Arduino: The v2.x IDE is much, much better than the v1.x. Keeping around an old, lesser version for programming BiBoard is not ideal. This could make sense in an industry environment where legacy equipment is being maintained, but in a learning environment it's not great as it's one step forward (using the Bittle!), two steps back (hassling with multiple versions of an IDE, working around already solved problems, etc...). If Petoi intends to continue on into the future, and it surely seems committed to that!-- then it is inconceivable that it remain on Arduino 1.x now that Arduino 2.x is released, stable, and widely deployed. I understand there's a technical reason for that, but AFAIK OpenCat is the only ESP32 project to be stuck like this so perhaps there's hope a solution can be found.
ESP SDK: Arduino IDE does not support multiple installed versions AND it always wants to update to the latest version. Since there are some breakages between Espressif sdk v2 and sdk v3, it's a big deal to have to continually uninstall/reinstall SDK versions. Again, this certainly isn't ideal for a learning environment. It's a lot of instructor overhead to have to support both SDKs, as the student absolutely need to return to v3 for everything else they do. And 2.0.12 isn't even the last version of sdk v2, that's 2.0.17.
After watching students use Bittles, both those problems seem like they are high priority and need addressing much sooner than later. These problems are real turn-offs, and they don't have to be. None of us learn anything of any value by hassling with them, and the hours lost cannot be recovered.
Actually, you can have as many versions of the Arduino IDE as you want in Windows and Linux. The zip file unzips to a folder with the executable and supporting files. See https://docs.arduino.cc/software/ide-v1/tutorials/PortableIDE/. I have both Arduino IDE 2.2.1 and Arduino IDE 1.8.19 on my Windows laptop.
In order to have a modern coding experience, IMO the way to go is using Visual Studio and the Visual Micro extension (https://www.visualmicro.com/ ). Visual Studio Community is free for academic instruction/research, hobby use and open source software development. Visual Micro has an inexpensive student/hobby license. It is a great combination, way better than any version of the Arduino IDE and what I use for most of my work.
As @Rongzhong Li has pointed out, one can also use VS Code with the Arduino extension both of which are free.

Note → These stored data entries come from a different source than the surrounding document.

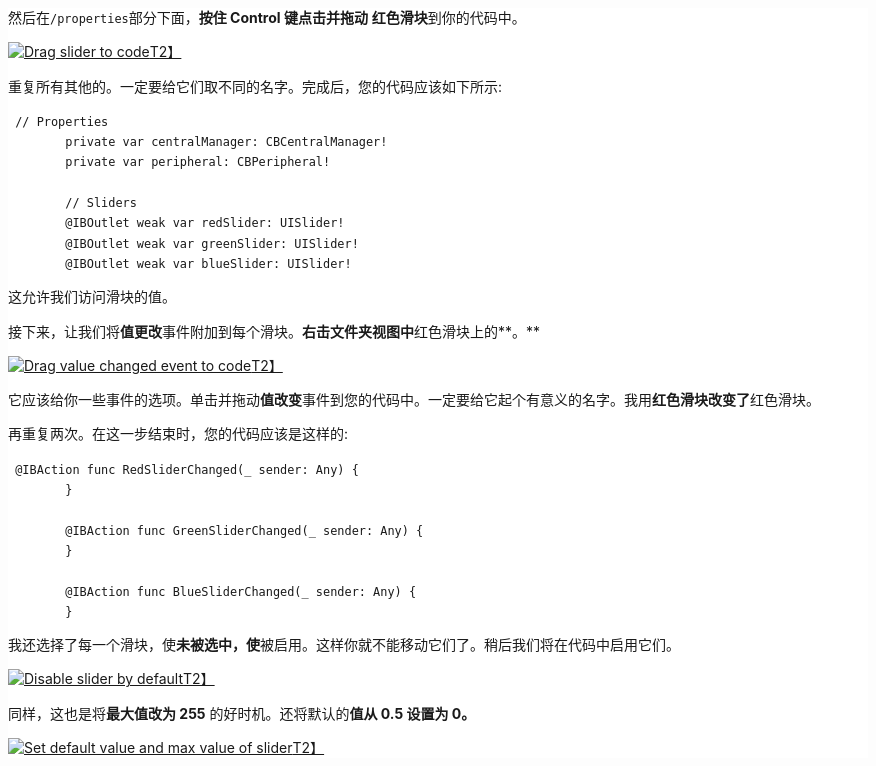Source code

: 然后在`/properties`部分下面，**按住 Control 键点击并拖动** **红色滑块**到你的代码中。

[![Drag slider to code](../Images/79d4718d08277d7b5b45949f4e7778a3.png)T2】](https://res.cloudinary.com/practicaldev/image/fetch/s--t76KiguC--/c_limit%2Cf_auto%2Cfl_progressive%2Cq_auto%2Cw_880/https://www.jaredwolff.com/the-ultimate-how-to-bluetooth-swift-with-hardware-in-20-minutes/images/Screen_Shot_2019-08-11_at_2-39480e58-fd92-4ec7-a2db-9e8524019755.01.43_PM.png)

重复所有其他的。一定要给它们取不同的名字。完成后，您的代码应该如下所示:

```
 // Properties
        private var centralManager: CBCentralManager!
        private var peripheral: CBPeripheral!

        // Sliders
        @IBOutlet weak var redSlider: UISlider!
        @IBOutlet weak var greenSlider: UISlider!
        @IBOutlet weak var blueSlider: UISlider! 
```

这允许我们访问滑块的值。

接下来，让我们将**值更改**事件附加到每个滑块。**右击文件夹视图中**红色滑块上的**。**

[![Drag value changed event to code](../Images/b78088a68cac636760d925698dc79b17.png)T2】](https://res.cloudinary.com/practicaldev/image/fetch/s--uZoW0ql2--/c_limit%2Cf_auto%2Cfl_progressive%2Cq_auto%2Cw_880/https://www.jaredwolff.com/the-ultimate-how-to-bluetooth-swift-with-hardware-in-20-minutes/images/Screen_Shot_2019-08-11_at_2-b2ffe0a6-709e-433d-9d4c-0f8028bd096c.03.44_PM.png)

它应该给你一些事件的选项。单击并拖动**值改变**事件到您的代码中。一定要给它起个有意义的名字。我用**红色滑块改变了**红色滑块。

再重复两次。在这一步结束时，您的代码应该是这样的:

```
 @IBAction func RedSliderChanged(_ sender: Any) {
        }

        @IBAction func GreenSliderChanged(_ sender: Any) {
        }

        @IBAction func BlueSliderChanged(_ sender: Any) {
        } 
```

我还选择了每一个滑块，使**未被选中，使**被启用。这样你就不能移动它们了。稍后我们将在代码中启用它们。

[![Disable slider by default](../Images/8227a74a1c88507b9d069a6190b82505.png)T2】](https://res.cloudinary.com/practicaldev/image/fetch/s--ECRQJbWH--/c_limit%2Cf_auto%2Cfl_progressive%2Cq_auto%2Cw_880/https://www.jaredwolff.com/the-ultimate-how-to-bluetooth-swift-with-hardware-in-20-minutes/images/Screen_Shot_2019-08-11_at_2-e7e0aca9-224c-4bfb-b482-1d9e58b37947.21.21_PM.png)

同样，这也是将**最大值改为 255** 的好时机。还将默认的**值从 0.5 设置为 0。**

[![Set default value and max value of slider](../Images/48baf4a4c98fd675503fc189f23f28c0.png)T2】](https://res.cloudinary.com/practicaldev/image/fetch/s--2YIUfX8p--/c_limit%2Cf_auto%2Cfl_progressive%2Cq_auto%2Cw_880/https://www.jaredwolff.com/the-ultimate-how-to-bluetooth-swift-with-hardware-in-20-minutes/images/Screen_Shot_2019-08-11_at_2-9bf5618b-f6ac-4aea-9888-7f93a8c75414.55.38_PM.png)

VS is a heavyweight full IDE whereas VS Code is lightweight code editor and which one to use is a matter of individual needs and preferences but, IMO, they both are better than the Arduino IDE.
The ESP SDK is more problematic since there is a tighter connection between the ESP SDK version and the hardware version of ESP32 module in the BiBoard(s) that are in customers hands.
There is an opportunity cost to adding the latest Arduino IDE / ESP SDK support, namely the cost of not getting new robot hardware and software capabilities as quickly. Still, it is a worthy goal.
Thanks for your suggestions. We already use Arduino 2.x for programming and don't see much difference from 1.8.x. The auto-completion feature is helpful in many cases, and the modern look is pleasant, but I miss the "search in all files feature as in 1.8.x." So sometimes, I'd use VScode, which has Copilot, to develop new codes. For the teaching environment, we may need to update the images involving Arduino to 2.x.
Some problems related to MPU6050 would fail for versions newer than SDK2. 0. 12. Recently, we added support for another IMU that's unaffected. After thorough testing, we may update to the newer versions. However, we still need to support previous users who have the MPU6050.